→ **Exercise materials**:
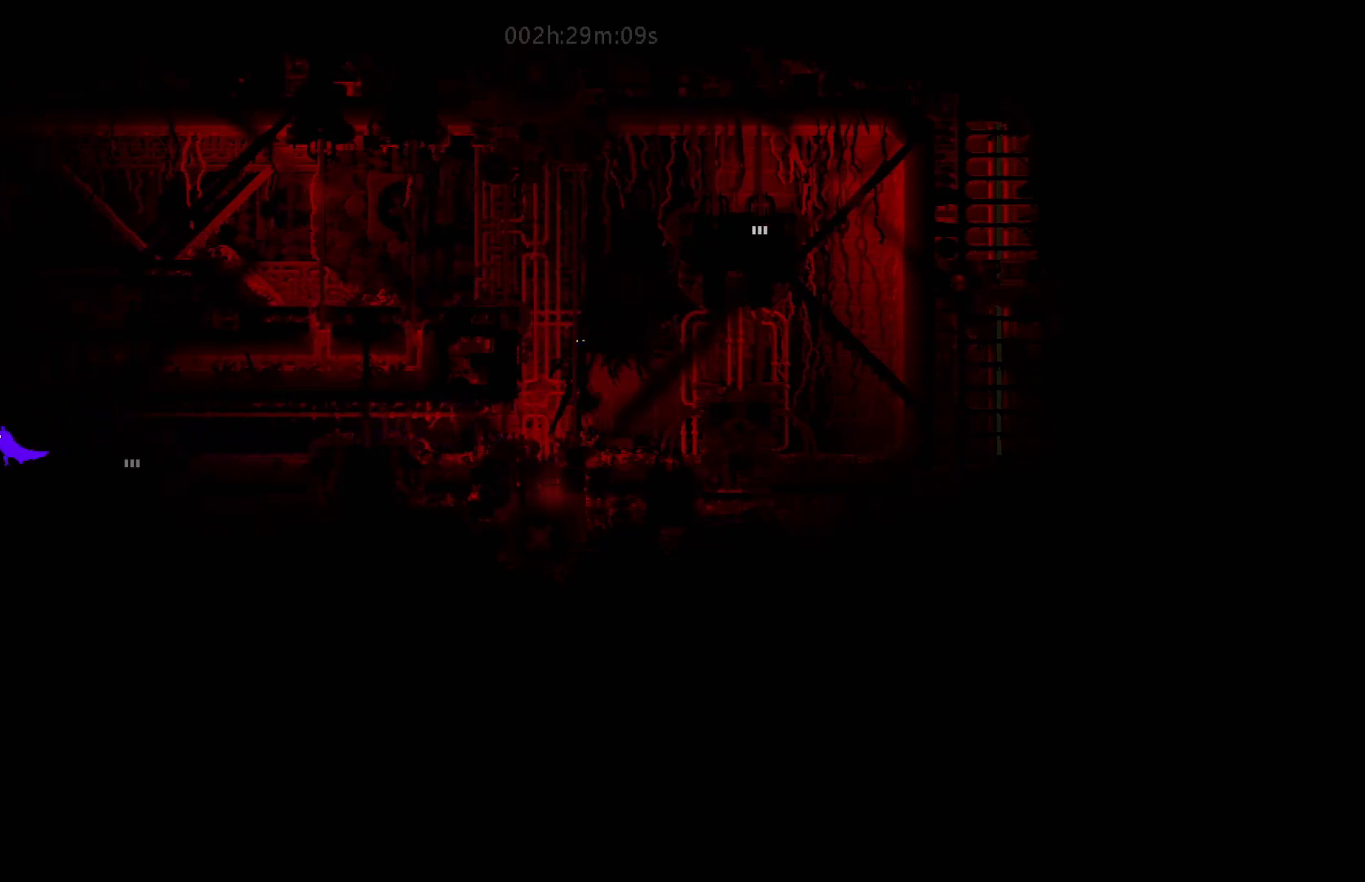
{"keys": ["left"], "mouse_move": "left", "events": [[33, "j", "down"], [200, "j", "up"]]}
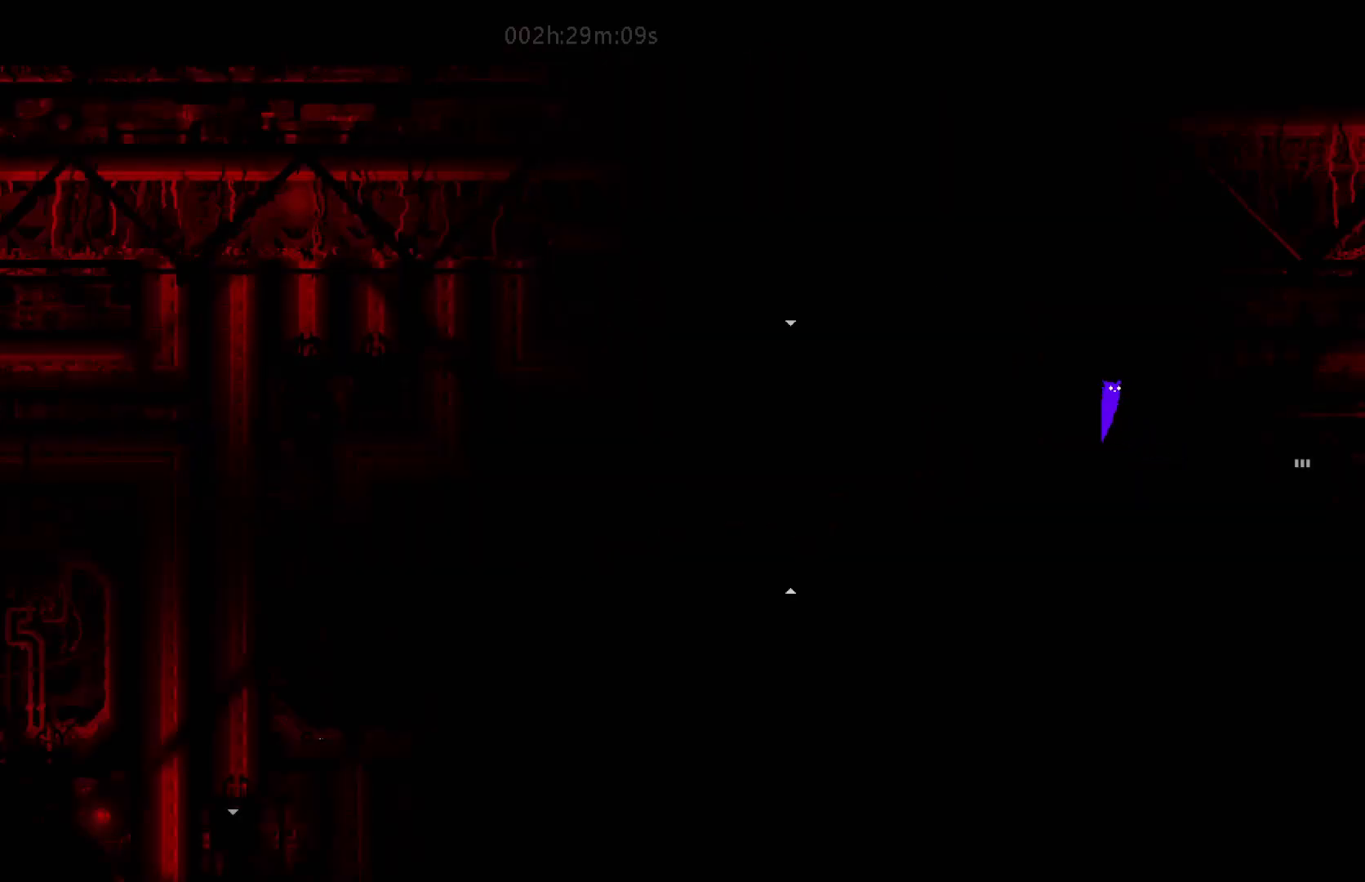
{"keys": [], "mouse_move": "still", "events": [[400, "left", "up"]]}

==

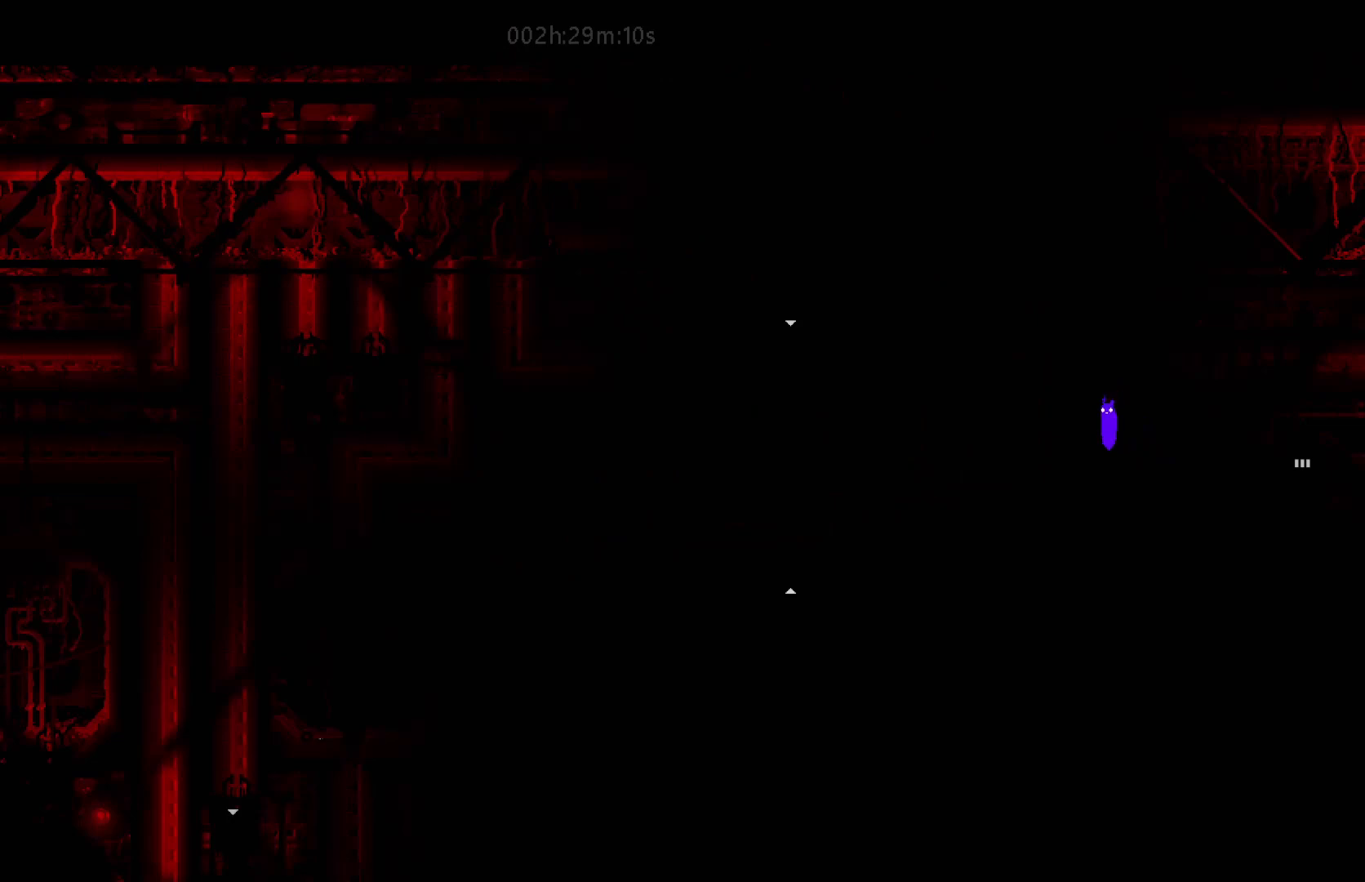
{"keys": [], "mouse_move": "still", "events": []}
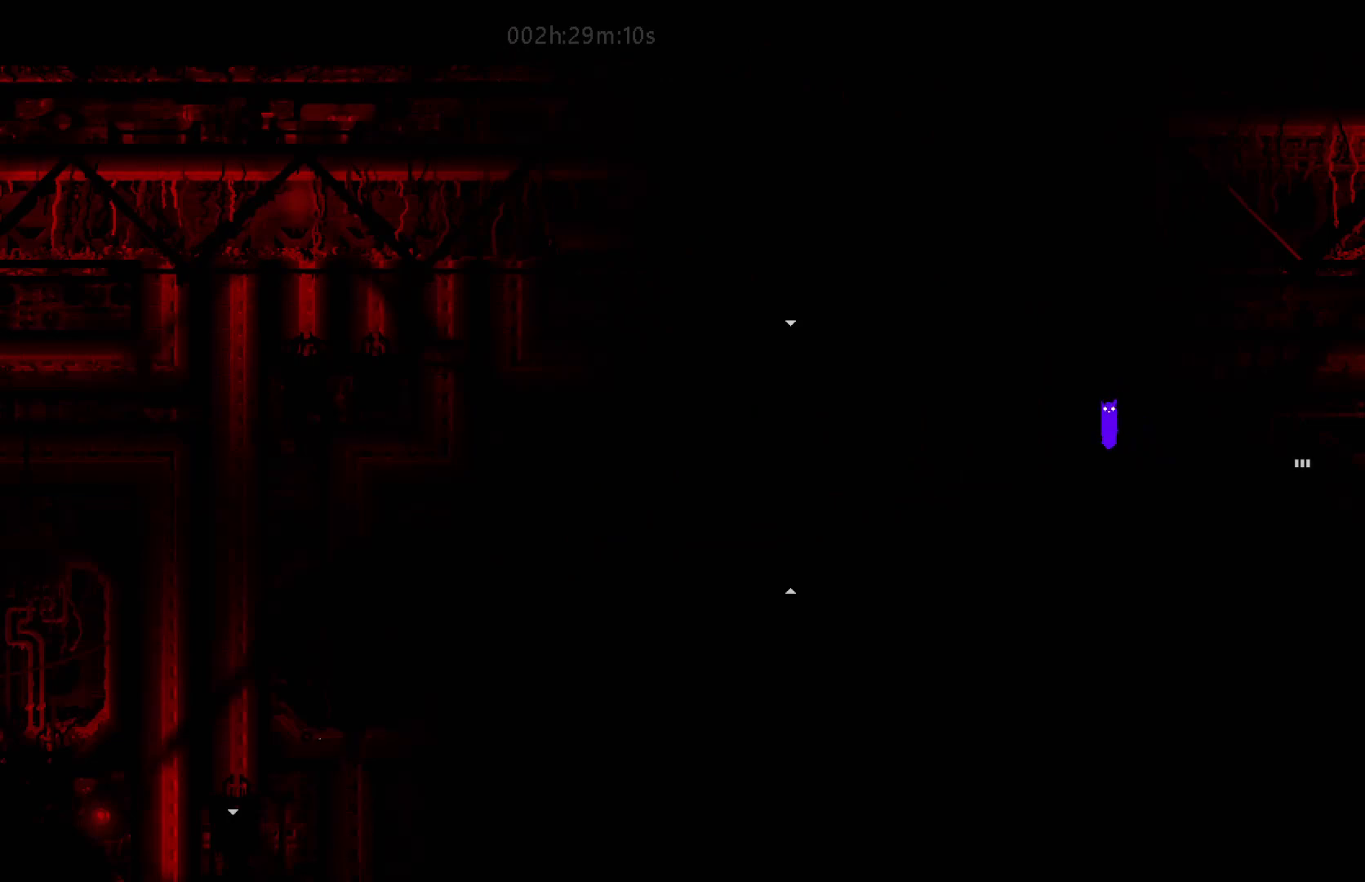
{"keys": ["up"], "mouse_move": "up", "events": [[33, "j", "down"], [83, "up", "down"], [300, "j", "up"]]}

* * *

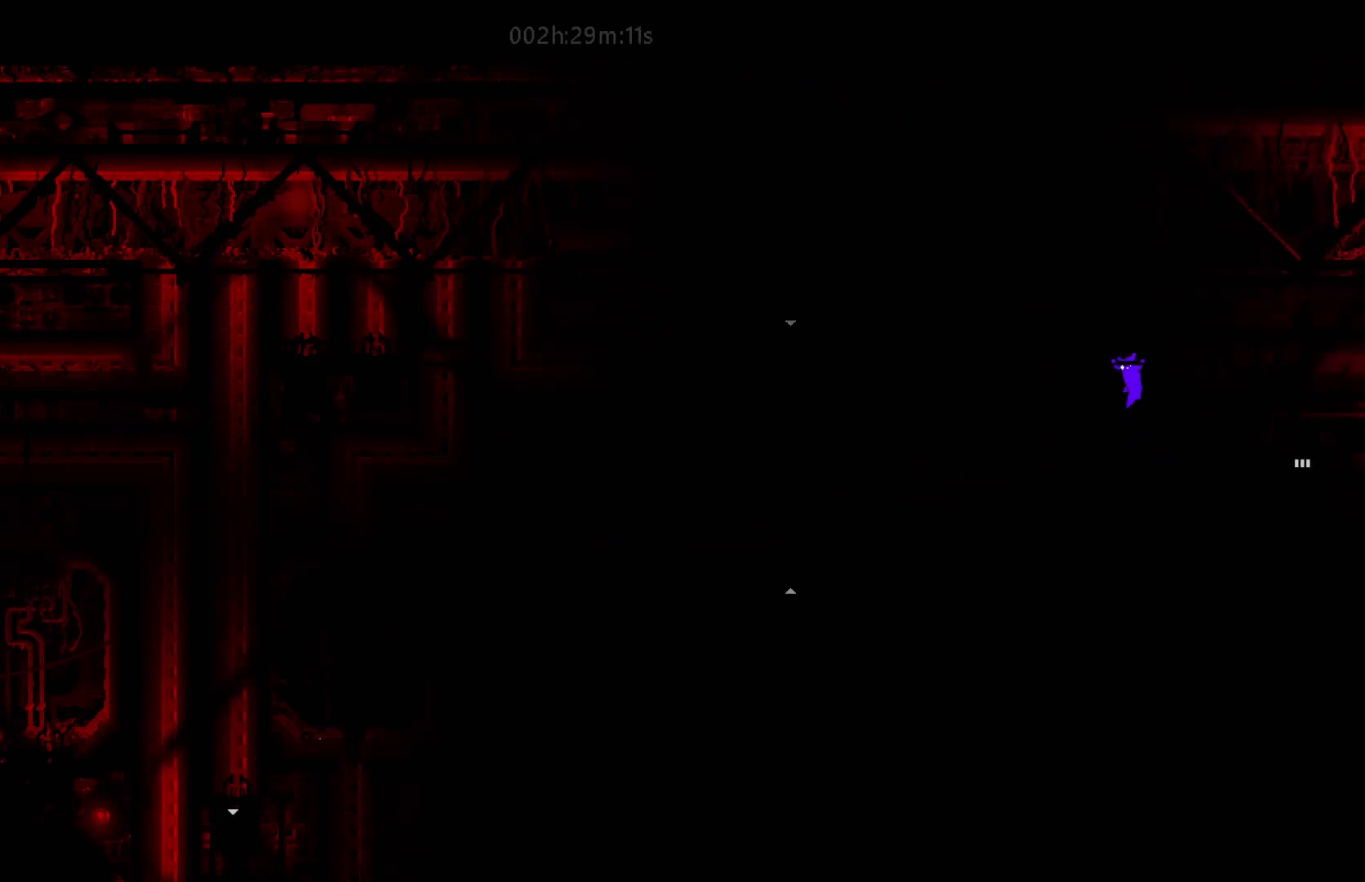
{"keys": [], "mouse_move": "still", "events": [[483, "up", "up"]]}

→ **Exercise details**: Say, as a bare number, how many lines of the data hold the string "still".

→ **Answer section**: 3